Information : rocky marmata
Terbit pada : 17 Maret 2025
Waktu Baca : 3 Menit
LINTASWAKTU33 - Ketua Pengadilan Negeri (PN) Jakarta Selatan, Muhammad Arif Nuryanta, bersama tiga hakim lainnya, resmi ditetapkan sebagai tersangka dalam kasus dugaan suap terkait keputusan pembebasan (ontslag) dalam perkara korupsi ekspor minyak sawit mentah (CPO). Kasus ini dianggap sebagai bentuk pengkhianatan terhadap kepercayaan publik.
Ahli Hukum dan Pembangunan, Hardjuno Wiwoho, mengungkapkan keterkejutannya atas tuduhan suap senilai Rp60 miliar yang menjerat Ketua PN Jaksel dan tiga hakim lainnya. Menurutnya, kasus ini bukan hanya pelanggaran etik biasa, melainkan bentuk "perdagangan hukum" yang sangat serius.
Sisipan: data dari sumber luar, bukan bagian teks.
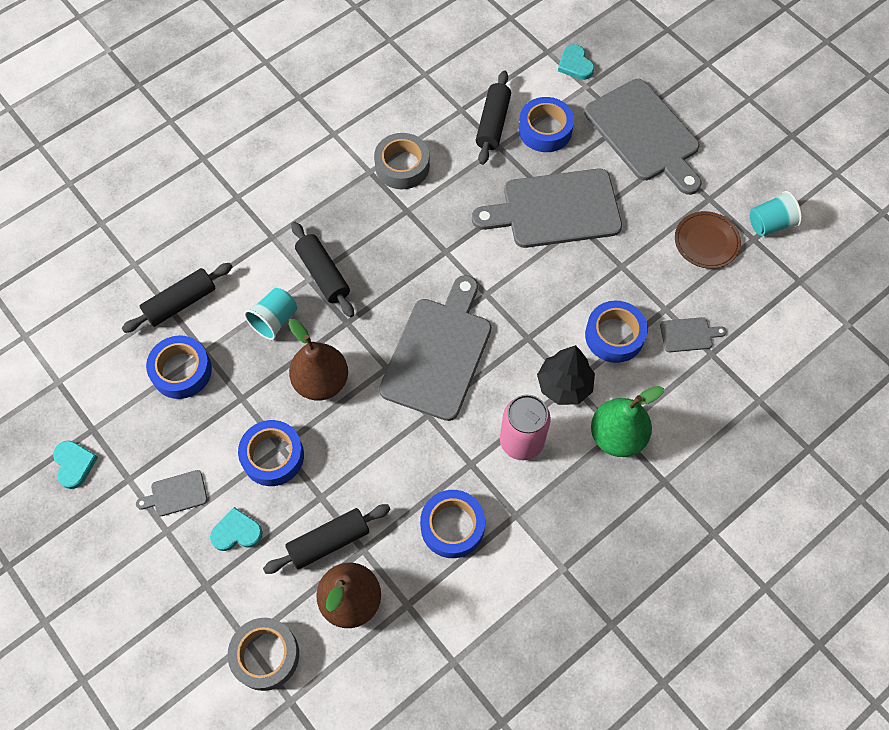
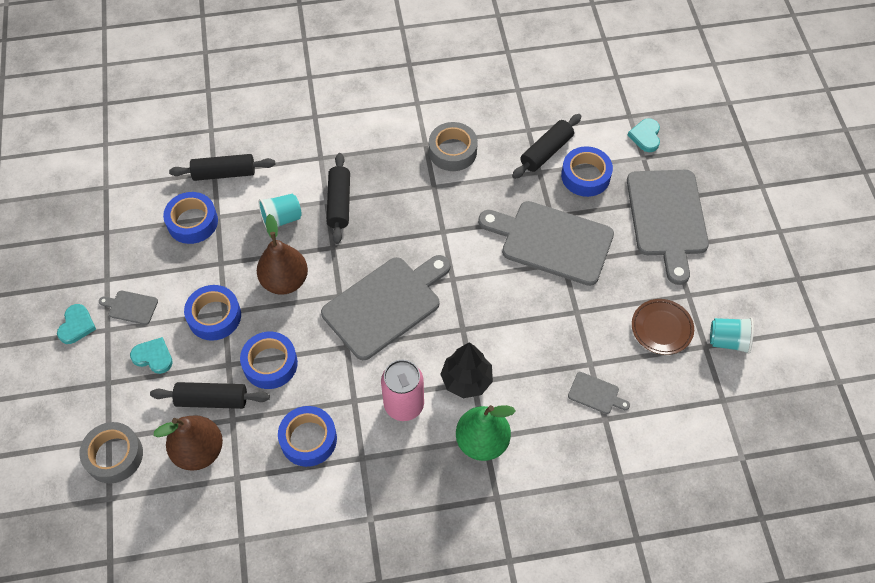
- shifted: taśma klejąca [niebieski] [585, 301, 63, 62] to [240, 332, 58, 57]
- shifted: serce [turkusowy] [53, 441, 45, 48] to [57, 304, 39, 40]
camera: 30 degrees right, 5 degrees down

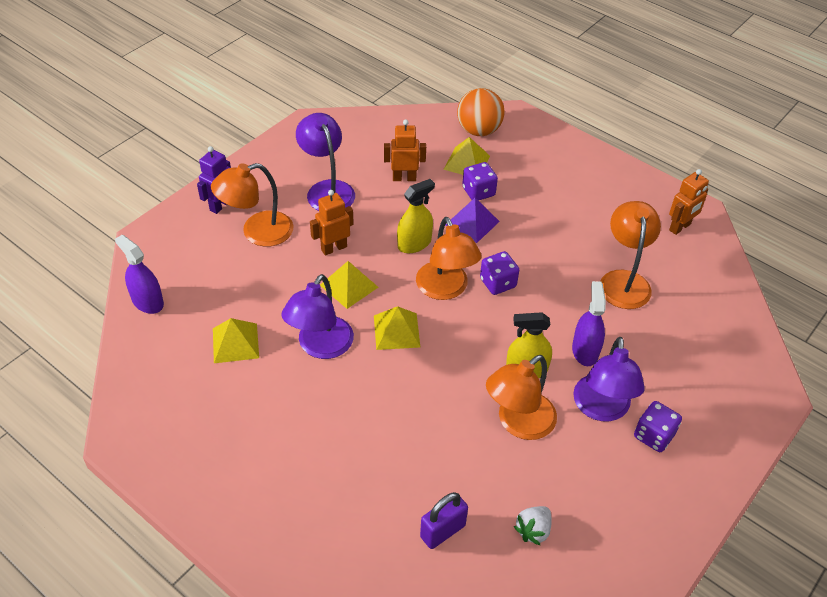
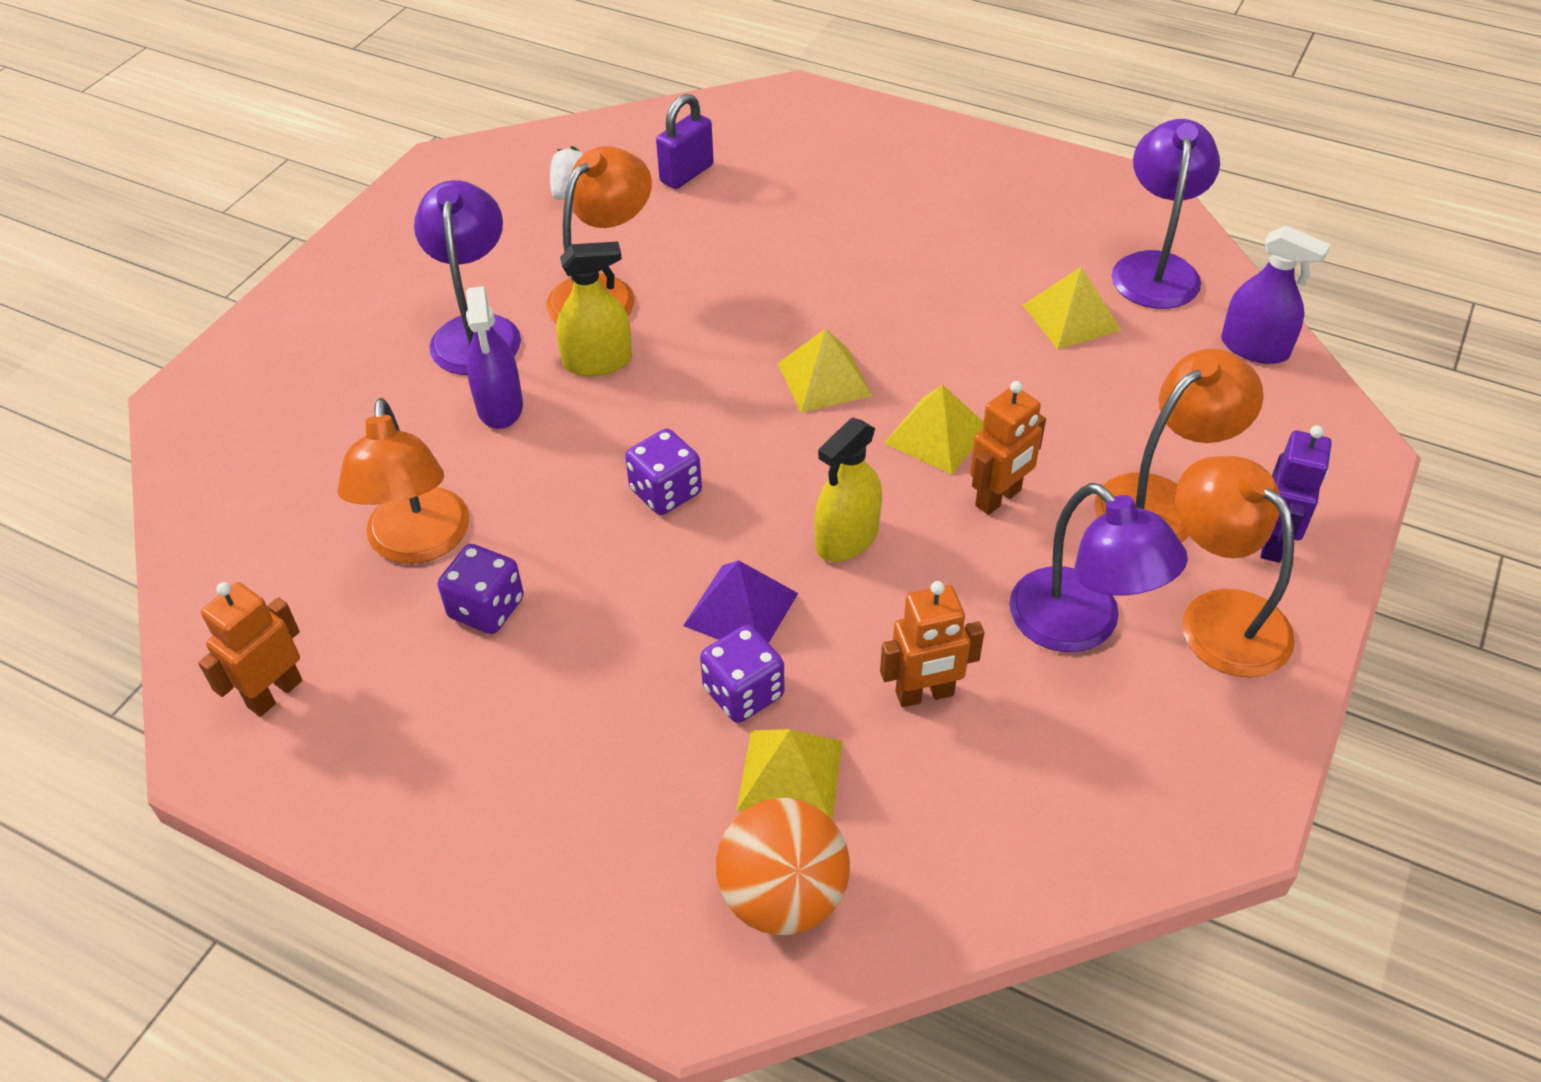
- shifted: lampka [pomarańczowy] [416, 217, 66, 83] to [1175, 456, 120, 222]
- shifted: lampka [fioletowy] [281, 274, 73, 85] to [1112, 119, 108, 190]
- shifted: kostka do gry [fioletowy] [634, 401, 48, 51] to [438, 544, 86, 90]
camera: 170 degrees right, 0 degrees up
Jika hakim bisa dibeli oleh korporasi, apa lagi yang bisa diharapkan dari negara hukum kita? Ini bukan sekadar pelanggaran kode etik, melainkan praktik jual-beli hukum demi kepentingan pemodal," tegas Hardjuno dalam pernyataannya, Kamis (17/4/2025).
Lebih lanjut, ia membandingkan kasus suap korporasi ini dengan korupsi birokrasi konvensional. Menurutnya, dampak suap korporasi jauh lebih merusak karena tidak hanya merugikan keuangan negara, tetapi juga merusak sistem peradilan.
Korupsi birokrasi mungkin mencuri uang rakyat, tetapi suap korporasi membajak hukum untuk melanggengkan dominasi ekonomi. Mereka tidak sekadar lolos dari hukuman, tetapi juga membeli keadilan dan mengendalikan negara sesuai kepentingan mereka," jelasnya.
Kasus ini semakin memperlihatkan betapa rentannya sistem hukum terhadap intervensi pemilik modal. Jika tidak ditangani secara tegas, praktik seperti ini dapat mengikis kepercayaan masyarakat terhadap penegakan hukum di Indonesia.